I've read a number of time about Mike the Chicken. I remember his story from when I was a child. He is something of a legend, really. He even has his own statue.
Mike the Chicken-- rooster really-- lived on a farm in Fruita, Colorado in the 1940s. There was nothing special about Mike during his early years. I wonder if he even had a name. One day, though, Mike had his head chopped off. This, also, is none too unusual for a chicken, but Mike did not go quietly into that long goodnight. Mike walked around for another 18 months.
He couldn't see. He couldn't eat or drink unassisted. I imagine he still had a sense of touch, but I wonder to what extent. He certainly couldn't think. He'd lost that ability to an ax. All Mike had was a brain stem, and thus retained a tolerable set of basic reflexes. He couldn't have possessed any higher-- to the extent that such can be applied to a chicken-- cognitive capacity, however. That capacity, apparently, had been put into a jar.
Mike's fans talk about Mike's "impressive will to live" and gush that "he was a big fat chicken who didn't know he didn't have a head". They also note that "he seemed as happy as any other chicken."
I think these fans miss something rather important: Mike didn't have a brain, at least not much of one. Mike had no will. He had no capability for 'will'. He clucked around on autopilot like a robot vacuum cleaner or lawn mower. Of course Mike didn't know he didn't have a head. He had no way to know anything, really. Nor could he be 'happy', however he seemed. He didn't have the capability.
A few animal rights activists apparently felt sorry for Mike and thought that Mike's owner should have gone ahead and finished the job. I have to respond the same way. Mike had ability to think about his odd circumstance. True, his brain stem would have given him the ability to feel pain though not to consider the meaning of it. But by all accounts, Mike didn't behave, didn't react, as if he were in pain.
My question is, "Was this chicken alive?"
I ask not because I'm mad about chickens. I ask not because I'm just mad. I ask because thinking about this chicken illustrates something about life, something about the way we think about life. What it illustrates is that life is a calculation. What we think of as 'alive' vs. what we think of as 'not-alive' is a kind of value judgment.

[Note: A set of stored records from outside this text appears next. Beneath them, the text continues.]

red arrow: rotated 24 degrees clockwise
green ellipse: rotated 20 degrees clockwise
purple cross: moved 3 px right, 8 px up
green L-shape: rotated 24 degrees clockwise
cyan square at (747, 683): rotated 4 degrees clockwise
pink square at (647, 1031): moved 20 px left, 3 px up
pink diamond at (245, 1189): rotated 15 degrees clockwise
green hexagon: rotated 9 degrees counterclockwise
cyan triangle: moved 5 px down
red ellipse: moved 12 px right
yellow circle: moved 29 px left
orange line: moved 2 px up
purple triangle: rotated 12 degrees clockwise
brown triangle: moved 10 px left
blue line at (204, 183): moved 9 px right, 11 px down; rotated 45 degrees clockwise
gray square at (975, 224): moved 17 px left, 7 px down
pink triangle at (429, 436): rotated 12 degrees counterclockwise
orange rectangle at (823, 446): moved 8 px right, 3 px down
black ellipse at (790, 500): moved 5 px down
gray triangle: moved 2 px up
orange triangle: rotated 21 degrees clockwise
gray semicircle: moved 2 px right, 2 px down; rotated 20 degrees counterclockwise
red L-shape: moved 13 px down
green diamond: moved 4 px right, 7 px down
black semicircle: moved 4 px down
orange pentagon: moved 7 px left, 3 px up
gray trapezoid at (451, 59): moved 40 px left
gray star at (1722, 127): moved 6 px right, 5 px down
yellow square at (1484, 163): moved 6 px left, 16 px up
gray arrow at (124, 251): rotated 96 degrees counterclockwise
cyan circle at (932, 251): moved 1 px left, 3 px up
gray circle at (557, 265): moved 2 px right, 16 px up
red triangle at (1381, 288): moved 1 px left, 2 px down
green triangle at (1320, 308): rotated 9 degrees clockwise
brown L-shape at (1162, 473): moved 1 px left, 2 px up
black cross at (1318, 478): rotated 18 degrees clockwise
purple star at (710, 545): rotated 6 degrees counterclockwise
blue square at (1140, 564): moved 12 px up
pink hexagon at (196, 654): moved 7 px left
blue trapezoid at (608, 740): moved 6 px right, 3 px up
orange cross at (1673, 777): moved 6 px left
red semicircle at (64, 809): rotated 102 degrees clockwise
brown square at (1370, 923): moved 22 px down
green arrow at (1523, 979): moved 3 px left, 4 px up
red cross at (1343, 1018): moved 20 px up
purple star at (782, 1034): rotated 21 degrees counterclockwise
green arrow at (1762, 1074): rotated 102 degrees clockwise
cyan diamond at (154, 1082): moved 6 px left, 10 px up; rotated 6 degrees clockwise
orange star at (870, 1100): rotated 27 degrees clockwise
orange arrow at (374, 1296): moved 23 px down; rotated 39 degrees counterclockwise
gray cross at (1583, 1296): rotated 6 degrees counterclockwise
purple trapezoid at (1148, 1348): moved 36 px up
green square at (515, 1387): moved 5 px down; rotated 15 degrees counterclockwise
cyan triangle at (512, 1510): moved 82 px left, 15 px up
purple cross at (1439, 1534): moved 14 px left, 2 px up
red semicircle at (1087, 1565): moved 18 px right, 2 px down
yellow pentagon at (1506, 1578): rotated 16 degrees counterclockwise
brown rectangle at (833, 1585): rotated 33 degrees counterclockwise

Those of us prone to friendship with small furry critters get a glimpse of the same idea every time someone says "its jest a dowg" or "it ain't like its no human".
We tend to think of life and death as being clearly delineated, and most of the time it is. Most of the time the right answer is wagging its tail or asking for pizza or walking on your keyboard while you try to type. Out on the edges, though, I'm not sure it is so clear. Out on the edges, 'life' gets a little fuzzy. Like ubiquitous space and time, what seems obvious in the middle turns out to be questionable on the ends.
We, as a society, have two primary 'edges' to worry about. One of those edges involves birth. The other edge involves death. We are all collections of atoms-- 'meat bags' to steal a line from Men in Black. At some point we decide that a collection of atoms is 'alive' and later on we decide that that same collection of atoms is 'dead'. Some people might insist that we are not just collections of atoms and attribute the difference between life and death to the presence of a 'soul' or of a 'spirit' or of something similar, but I don't think that changes the question fundamentally. It changes how the question is asked, certainly, but I don't think it changes the essence of the query.
Now, realizing that our edges are at birth and death, two things ought to immediately come to mind-- abortion and assisted suicide/euthanasia. Those are the issues the chicken finally brings us to.
If you conclude, as I have, that the chicken wasn't alive in any meaningful way, then you've also got to accept that a fetus which lacks the bulk of its cognitive capabilities is also not alive. Likewise a body in a hospital bed, breathing but otherwise dead to the world, is in fact dead.
I can see a couple of objects to this line of thought. One of those, the most powerful one, is that there are a great many things in the world that have much less cognitive capacity than a beheaded chicken and yet we still consider them to be alive. Trees and bacteria are good examples. It is a fair point. I think the answer is in recognizing that those are different forms of life than are we. We share a lot with them, certainly, but we differ a lot as well. In other words, to answer the question about us we have to ask about us. We have to ask "What is human?" We have to ask what does it mean for an animal to be alive, for a human to be alive. Mike's case, I think, is close enough to our case to deserve careful consideration.